One of the features of Common Core State Standards which generates the most comments from and to English teachers is the increased emphasis on non-fiction, particularly on what is termed informational text.

Having spent three hours last Saturday sunk in the swamp of paperwork that is involved in buying a car, it seems even more interesting to me to consider this language arts change. There is no doubt we need to continue teaching short stories, personal essays, and poetry as we have in the past, but our society today requires an understanding of informational text far beyond what has been expected previously.


The language in those papers is complicated. The sentences are complex and the vocabulary is challenging. Yet, more important, is the volume of those auto dealership documents. The pages are long, often the equivalent of two or more regular sheets of paper. The print is small and signatures and initial blanks are scattered throughout. It is a daunting process for anyone, but I can only imagine the feeling of former students who would not read in English class and did not change their habits after leaving high school. The avalanche of language coming down on them at a moment when they are making a large, important decision, must be overwhelming.


It's not that the sale of a car is so technical. It's not. However, with the lawsuits and other legal issues so common in our society, auto companies have hired their own lawyers to generate reams of words to cover not just the actual sale of the car, but any possible complication that ever has or ever could be related to such a sale.
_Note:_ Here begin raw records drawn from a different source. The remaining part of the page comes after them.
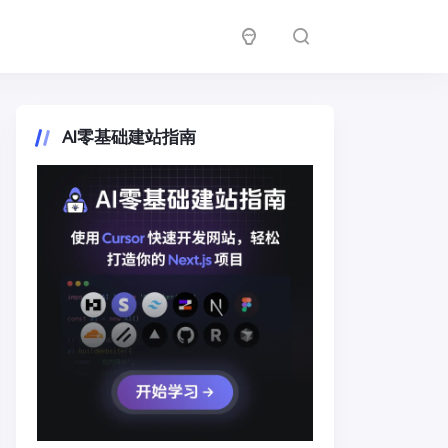
AI零基础建站指南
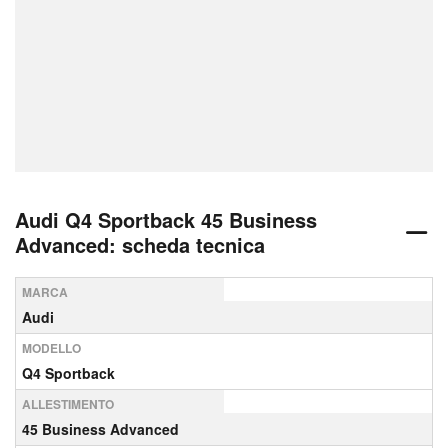
Audi Q4 Sportback 45 Business
Advanced: scheda tecnica
MARCA
Audi
MODELLO
Q4 Sportback
ALLESTIMENTO
45 Business Advanced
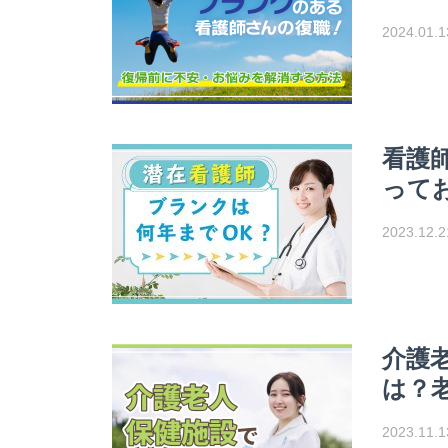
2024.01.1
看護
って
2023.12.2
介護
は？
2023.11.1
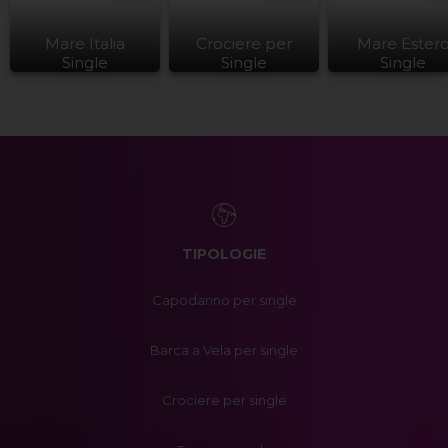
Mare Italia
Crociere per
Mare Ester
Single
Single
Single
TIPOLOGIE
Capodanno per single
Barca a Vela per single
Crociere per single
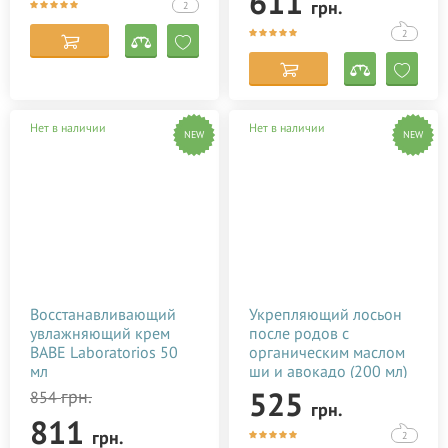
611
грн.
2
2
Нет в наличии
Нет в наличии
NEW
NEW
Восстанавливающий
Укрепляющий лосьон
увлажняющий крем
после родов с
BABE Laboratorios 50
органическим маслом
мл
ши и авокадо (200 мл)
525
грн.
854
грн.
811
грн.
2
Purchasing a car is a time-consuming, stressful process, and I doubt if many or even any buyer sits there and reads the documents word by word. Most scan over the papers, ask a question or two from the salesman or manager, and sign the papers, anxious to get on the road in their new car. With that thought, perhaps the new emphasis on informational text won't make too much difference. On the other hand, students who get used to reading informational texts, learn how they are structured, and what to expect in them, will likely find the important parts they need in situations like car buying. They will feel more comfortable asking questions, in pausing to look at sections that concern them. As informational texts get more complex and more prevalent, this recent effort to teach informational texts in English classes is warranted.


I left the car dealership last weekend feeling a bit uneasy by the thick packet of paper I had just signed. It must be even more frightening for buyers who approach the process with less reading experience and less preparation research. If our students are to succeed and feel competent in the modern world, they need to understand informational text and how to make sense of it.